(Beginning of Data excerpts)

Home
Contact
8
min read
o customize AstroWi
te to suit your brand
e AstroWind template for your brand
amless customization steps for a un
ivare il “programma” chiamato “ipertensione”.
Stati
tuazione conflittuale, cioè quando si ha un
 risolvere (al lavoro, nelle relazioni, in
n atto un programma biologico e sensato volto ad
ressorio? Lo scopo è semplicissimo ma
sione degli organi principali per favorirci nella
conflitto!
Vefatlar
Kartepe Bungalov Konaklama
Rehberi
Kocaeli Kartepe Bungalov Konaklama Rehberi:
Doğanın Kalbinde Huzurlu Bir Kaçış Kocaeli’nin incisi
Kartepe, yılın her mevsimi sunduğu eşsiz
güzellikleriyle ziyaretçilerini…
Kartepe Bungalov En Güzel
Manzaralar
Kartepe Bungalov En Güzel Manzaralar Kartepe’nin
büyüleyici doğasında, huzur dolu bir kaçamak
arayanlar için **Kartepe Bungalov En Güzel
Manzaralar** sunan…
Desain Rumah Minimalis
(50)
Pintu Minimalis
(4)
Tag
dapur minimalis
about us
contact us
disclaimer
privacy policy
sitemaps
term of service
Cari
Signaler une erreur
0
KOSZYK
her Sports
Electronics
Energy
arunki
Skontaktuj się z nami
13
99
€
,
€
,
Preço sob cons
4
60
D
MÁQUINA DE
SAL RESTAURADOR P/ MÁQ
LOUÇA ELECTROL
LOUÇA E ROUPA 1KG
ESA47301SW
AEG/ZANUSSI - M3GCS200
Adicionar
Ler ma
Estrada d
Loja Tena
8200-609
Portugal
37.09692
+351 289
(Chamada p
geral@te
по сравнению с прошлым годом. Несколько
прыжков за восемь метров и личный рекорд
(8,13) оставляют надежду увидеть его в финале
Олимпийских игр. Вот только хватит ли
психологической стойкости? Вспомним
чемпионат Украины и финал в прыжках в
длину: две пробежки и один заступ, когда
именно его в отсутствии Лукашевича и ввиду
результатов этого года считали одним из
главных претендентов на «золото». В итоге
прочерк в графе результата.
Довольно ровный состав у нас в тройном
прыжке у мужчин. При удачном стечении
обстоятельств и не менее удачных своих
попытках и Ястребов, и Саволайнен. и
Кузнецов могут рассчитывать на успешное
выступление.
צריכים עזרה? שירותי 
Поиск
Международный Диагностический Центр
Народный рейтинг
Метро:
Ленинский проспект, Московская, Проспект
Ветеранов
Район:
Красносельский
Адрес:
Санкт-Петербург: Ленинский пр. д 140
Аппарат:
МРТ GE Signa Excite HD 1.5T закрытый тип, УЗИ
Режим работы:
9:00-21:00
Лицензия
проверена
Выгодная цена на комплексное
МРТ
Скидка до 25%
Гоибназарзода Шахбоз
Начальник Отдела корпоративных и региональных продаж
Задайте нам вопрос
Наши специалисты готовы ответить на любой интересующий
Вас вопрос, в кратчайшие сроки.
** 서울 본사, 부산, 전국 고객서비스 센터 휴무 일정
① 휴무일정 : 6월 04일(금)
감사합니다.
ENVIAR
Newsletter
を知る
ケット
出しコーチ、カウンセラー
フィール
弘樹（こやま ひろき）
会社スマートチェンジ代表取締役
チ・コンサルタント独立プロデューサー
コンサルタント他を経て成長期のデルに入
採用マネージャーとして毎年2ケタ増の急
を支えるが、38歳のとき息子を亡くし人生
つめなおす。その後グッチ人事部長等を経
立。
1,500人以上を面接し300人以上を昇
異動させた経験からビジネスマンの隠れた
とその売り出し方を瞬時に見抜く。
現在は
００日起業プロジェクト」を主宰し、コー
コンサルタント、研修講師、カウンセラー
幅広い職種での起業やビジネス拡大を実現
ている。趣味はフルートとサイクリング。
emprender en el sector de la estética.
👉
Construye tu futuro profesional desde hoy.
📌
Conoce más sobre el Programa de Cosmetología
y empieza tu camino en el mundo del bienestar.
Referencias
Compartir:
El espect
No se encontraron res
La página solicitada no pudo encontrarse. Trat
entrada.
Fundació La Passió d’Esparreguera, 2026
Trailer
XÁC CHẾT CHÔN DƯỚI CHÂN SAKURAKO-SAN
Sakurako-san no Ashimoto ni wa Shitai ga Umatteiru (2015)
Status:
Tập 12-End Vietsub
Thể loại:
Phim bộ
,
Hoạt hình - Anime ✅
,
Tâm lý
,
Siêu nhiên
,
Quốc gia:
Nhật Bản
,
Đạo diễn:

(End of Data excerpts)

■ Exercise:
Would you return each entry exactly as it reads?

■ Output of the exercise:
Home
Contact
8
min read
o customize AstroWi
te to suit your brand
e AstroWind template for your brand
amless customization steps for a un
ivare il “programma” chiamato “ipertensione”.
Stati
tuazione conflittuale, cioè quando si ha un
 risolvere (al lavoro, nelle relazioni, in
n atto un programma biologico e sensato volto ad
ressorio? Lo scopo è semplicissimo ma
sione degli organi principali per favorirci nella
conflitto!
Vefatlar
Kartepe Bungalov Konaklama
Rehberi
Kocaeli Kartepe Bungalov Konaklama Rehberi:
Doğanın Kalbinde Huzurlu Bir Kaçış Kocaeli’nin incisi
Kartepe, yılın her mevsimi sunduğu eşsiz
güzellikleriyle ziyaretçilerini…
Kartepe Bungalov En Güzel
Manzaralar
Kartepe Bungalov En Güzel Manzaralar Kartepe’nin
büyüleyici doğasında, huzur dolu bir kaçamak
arayanlar için **Kartepe Bungalov En Güzel
Manzaralar** sunan…
Desain Rumah Minimalis
(50)
Pintu Minimalis
(4)
Tag
dapur minimalis
about us
contact us
disclaimer
privacy policy
sitemaps
term of service
Cari
Signaler une erreur
0
KOSZYK
her Sports
Electronics
Energy
arunki
Skontaktuj się z nami
13
99
€
,
€
,
Preço sob cons
4
60
D
MÁQUINA DE
SAL RESTAURADOR P/ MÁQ
LOUÇA ELECTROL
LOUÇA E ROUPA 1KG
ESA47301SW
AEG/ZANUSSI - M3GCS200
Adicionar
Ler ma
Estrada d
Loja Tena
8200-609
Portugal
37.09692
+351 289
(Chamada p
geral@te
по сравнению с прошлым годом. Несколько
прыжков за восемь метров и личный рекорд
(8,13) оставляют надежду увидеть его в финале
Олимпийских игр. Вот только хватит ли
психологической стойкости? Вспомним
чемпионат Украины и финал в прыжках в
длину: две пробежки и один заступ, когда
именно его в отсутствии Лукашевича и ввиду
результатов этого года считали одним из
главных претендентов на «золото». В итоге
прочерк в графе результата.
Довольно ровный состав у нас в тройном
прыжке у мужчин. При удачном стечении
обстоятельств и не менее удачных своих
попытках и Ястребов, и Саволайнен. и
Кузнецов могут рассчитывать на успешное
выступление.
צריכים עזרה? שירותי 
Поиск
Международный Диагностический Центр
Народный рейтинг
Метро:
Ленинский проспект, Московская, Проспект
Ветеранов
Район:
Красносельский
Адрес:
Санкт-Петербург: Ленинский пр. д 140
Аппарат:
МРТ GE Signa Excite HD 1.5T закрытый тип, УЗИ
Режим работы:
9:00-21:00
Лицензия
проверена
Выгодная цена на комплексное
МРТ
Скидка до 25%
Гоибназарзода Шахбоз
Начальник Отдела корпоративных и региональных продаж
Задайте нам вопрос
Наши специалисты готовы ответить на любой интересующий
Вас вопрос, в кратчайшие сроки.
** 서울 본사, 부산, 전국 고객서비스 센터 휴무 일정
① 휴무일정 : 6월 04일(금)
감사합니다.
ENVIAR
Newsletter
を知る
ケット
出しコーチ、カウンセラー
フィール
弘樹（こやま ひろき）
会社スマートチェンジ代表取締役
チ・コンサルタント独立プロデューサー
コンサルタント他を経て成長期のデルに入
採用マネージャーとして毎年2ケタ増の急
を支えるが、38歳のとき息子を亡くし人生
つめなおす。その後グッチ人事部長等を経
立。
1,500人以上を面接し300人以上を昇
異動させた経験からビジネスマンの隠れた
とその売り出し方を瞬時に見抜く。
現在は
００日起業プロジェクト」を主宰し、コー
コンサルタント、研修講師、カウンセラー
幅広い職種での起業やビジネス拡大を実現
ている。趣味はフルートとサイクリング。
emprender en el sector de la estética.
👉
Construye tu futuro profesional desde hoy.
📌
Conoce más sobre el Programa de Cosmetología
y empieza tu camino en el mundo del bienestar.
Referencias
Compartir:
El espect
No se encontraron res
La página solicitada no pudo encontrarse. Trat
entrada.
Fundació La Passió d’Esparreguera, 2026
Trailer
XÁC CHẾT CHÔN DƯỚI CHÂN SAKURAKO-SAN
Sakurako-san no Ashimoto ni wa Shitai ga Umatteiru (2015)
Status:
Tập 12-End Vietsub
Thể loại:
Phim bộ
,
Hoạt hình - Anime ✅
,
Tâm lý
,
Siêu nhiên
,
Quốc gia:
Nhật Bản
,
Đạo diễn:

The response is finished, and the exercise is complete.